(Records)
━━━━━━━━

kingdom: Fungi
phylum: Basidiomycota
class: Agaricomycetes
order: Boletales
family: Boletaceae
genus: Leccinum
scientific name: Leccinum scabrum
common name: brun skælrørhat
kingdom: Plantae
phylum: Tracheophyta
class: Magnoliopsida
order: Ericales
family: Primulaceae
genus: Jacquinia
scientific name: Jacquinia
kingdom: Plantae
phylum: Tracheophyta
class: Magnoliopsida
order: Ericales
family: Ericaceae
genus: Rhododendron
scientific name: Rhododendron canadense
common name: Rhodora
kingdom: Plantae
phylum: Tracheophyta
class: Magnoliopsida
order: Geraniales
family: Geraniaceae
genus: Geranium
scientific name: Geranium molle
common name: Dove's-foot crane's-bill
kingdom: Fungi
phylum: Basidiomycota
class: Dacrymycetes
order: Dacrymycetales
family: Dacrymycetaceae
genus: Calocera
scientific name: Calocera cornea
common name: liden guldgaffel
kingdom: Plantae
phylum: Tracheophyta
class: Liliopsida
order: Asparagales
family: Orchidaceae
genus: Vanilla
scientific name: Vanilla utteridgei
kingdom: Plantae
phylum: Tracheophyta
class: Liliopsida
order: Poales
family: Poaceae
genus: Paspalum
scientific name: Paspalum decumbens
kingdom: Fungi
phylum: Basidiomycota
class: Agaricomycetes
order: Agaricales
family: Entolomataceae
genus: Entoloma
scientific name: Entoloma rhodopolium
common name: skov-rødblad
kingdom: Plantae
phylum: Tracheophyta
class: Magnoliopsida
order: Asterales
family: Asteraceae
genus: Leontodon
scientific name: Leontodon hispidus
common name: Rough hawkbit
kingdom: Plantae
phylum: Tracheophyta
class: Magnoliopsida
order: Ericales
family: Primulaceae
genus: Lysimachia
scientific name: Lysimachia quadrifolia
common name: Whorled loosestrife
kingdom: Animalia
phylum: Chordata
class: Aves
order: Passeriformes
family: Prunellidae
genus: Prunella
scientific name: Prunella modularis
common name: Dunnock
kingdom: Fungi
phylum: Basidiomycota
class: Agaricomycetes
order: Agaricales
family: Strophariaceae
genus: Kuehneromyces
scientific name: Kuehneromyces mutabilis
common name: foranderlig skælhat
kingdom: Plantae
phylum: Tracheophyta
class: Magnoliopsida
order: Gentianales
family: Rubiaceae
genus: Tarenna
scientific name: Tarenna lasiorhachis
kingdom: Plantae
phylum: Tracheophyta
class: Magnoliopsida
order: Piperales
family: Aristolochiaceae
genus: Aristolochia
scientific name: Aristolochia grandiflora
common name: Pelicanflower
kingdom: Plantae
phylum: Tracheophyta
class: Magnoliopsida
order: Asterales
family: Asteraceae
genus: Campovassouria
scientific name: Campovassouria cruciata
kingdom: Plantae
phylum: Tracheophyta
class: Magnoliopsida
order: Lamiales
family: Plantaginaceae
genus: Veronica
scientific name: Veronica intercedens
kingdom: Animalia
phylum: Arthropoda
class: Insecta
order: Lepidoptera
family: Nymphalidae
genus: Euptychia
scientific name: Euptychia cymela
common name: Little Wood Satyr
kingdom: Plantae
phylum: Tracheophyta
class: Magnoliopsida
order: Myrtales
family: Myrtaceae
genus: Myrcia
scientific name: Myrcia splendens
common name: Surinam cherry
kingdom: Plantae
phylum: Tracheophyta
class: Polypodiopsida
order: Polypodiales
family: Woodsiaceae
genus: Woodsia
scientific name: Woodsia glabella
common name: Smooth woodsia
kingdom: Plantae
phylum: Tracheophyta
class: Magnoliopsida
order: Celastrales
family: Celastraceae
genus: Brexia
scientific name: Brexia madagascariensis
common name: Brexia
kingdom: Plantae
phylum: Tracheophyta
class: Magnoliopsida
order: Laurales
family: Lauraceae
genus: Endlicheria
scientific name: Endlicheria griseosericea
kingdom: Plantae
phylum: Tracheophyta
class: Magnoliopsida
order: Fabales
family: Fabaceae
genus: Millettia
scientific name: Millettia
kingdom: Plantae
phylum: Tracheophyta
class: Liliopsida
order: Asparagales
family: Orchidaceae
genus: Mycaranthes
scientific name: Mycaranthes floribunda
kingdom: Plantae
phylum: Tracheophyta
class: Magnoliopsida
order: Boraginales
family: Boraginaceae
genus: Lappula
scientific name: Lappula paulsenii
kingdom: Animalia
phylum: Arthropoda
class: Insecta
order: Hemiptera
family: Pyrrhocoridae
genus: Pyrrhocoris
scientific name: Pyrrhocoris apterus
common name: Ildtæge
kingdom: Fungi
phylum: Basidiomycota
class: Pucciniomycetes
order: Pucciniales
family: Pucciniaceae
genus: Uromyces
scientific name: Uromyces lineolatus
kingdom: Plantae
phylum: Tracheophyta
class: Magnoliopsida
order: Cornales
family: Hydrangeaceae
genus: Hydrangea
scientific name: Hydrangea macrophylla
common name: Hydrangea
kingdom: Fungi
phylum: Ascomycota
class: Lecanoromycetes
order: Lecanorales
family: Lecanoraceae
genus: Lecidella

━━━━━━━━

▸ Goal
Quote the records above, from the line with "order: Passeriformes" up to and including the line with "genus: Veronica", without changing anything.

▸ Task answer
order: Passeriformes
family: Prunellidae
genus: Prunella
scientific name: Prunella modularis
common name: Dunnock
kingdom: Fungi
phylum: Basidiomycota
class: Agaricomycetes
order: Agaricales
family: Strophariaceae
genus: Kuehneromyces
scientific name: Kuehneromyces mutabilis
common name: foranderlig skælhat
kingdom: Plantae
phylum: Tracheophyta
class: Magnoliopsida
order: Gentianales
family: Rubiaceae
genus: Tarenna
scientific name: Tarenna lasiorhachis
kingdom: Plantae
phylum: Tracheophyta
class: Magnoliopsida
order: Piperales
family: Aristolochiaceae
genus: Aristolochia
scientific name: Aristolochia grandiflora
common name: Pelicanflower
kingdom: Plantae
phylum: Tracheophyta
class: Magnoliopsida
order: Asterales
family: Asteraceae
genus: Campovassouria
scientific name: Campovassouria cruciata
kingdom: Plantae
phylum: Tracheophyta
class: Magnoliopsida
order: Lamiales
family: Plantaginaceae
genus: Veronica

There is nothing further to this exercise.